Cllrs blame TV show Geordie Shore for a rise in STDs among youngsters


TV show ‘Geordie Shore’ was yesterday blamed – for a rise in SEXUAL HEALTH problems among youngsters.

The reality series is responsible for young people being promiscuous and should be banned, according to officials in its native setting of the north East.

Councillors in South Shields, just miles from Geordie Shore’s location in Newcastle, say its depiction of sex has lead to an increase in sexual health problems in the area.

They also claim it has lead to kids as young as 11 and 12 dressing more provocatively.

Cllr Ernest Gibson, 50, launched a furious tirade against the reality television series, saying children who watch the show are encouraged to drink and have sex.

The Labour councillor and ex-mayor of South Tyneside blasted the show during a council meeting at South Shields Town Hall.

He said: “We have to target the television producers who are responsible for the trash that comes on, such as Geordie Shore.

“All the kids watch it, they watch it on their iPhones and it is promoting a promiscuous society.

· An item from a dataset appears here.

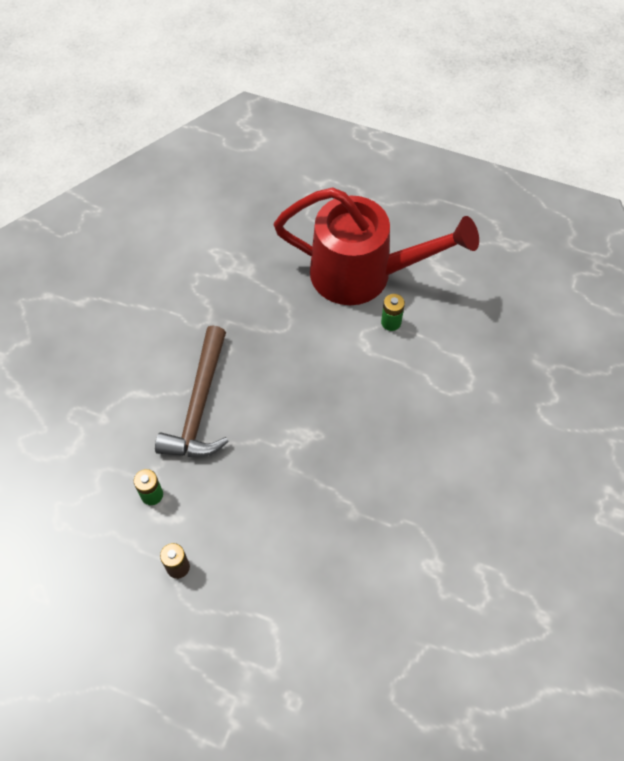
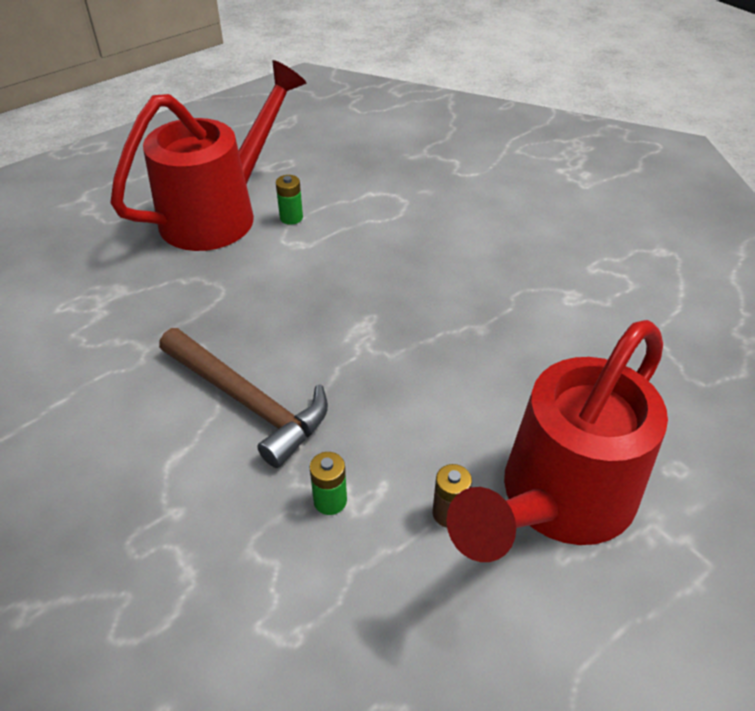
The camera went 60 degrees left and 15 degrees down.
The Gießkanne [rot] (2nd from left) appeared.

“It’s all about how many times they can have sex with somebody in a night. We’re encouraging people to drink and be promiscuous by these programmes that are being put out.

“We see 11 and 12-year-old kids dressing like they are going night clubbing – and they are actually going to school. We should be addressing that. when kids go to school they should dress normally and respectably.

“We do need to address what’s on television and hit the producers. We need the Government to take on board these television programmes which are helping to create this promiscuous society.”

Janice Chandler, public lead for sexual health in South Tyneside, said: “In terms of the promiscuous society, I think you are exactly right and we have some significant challenges around that.

“I think it’s not only around what young people access, it’s around the ease of access. It’s about the lack of parental control.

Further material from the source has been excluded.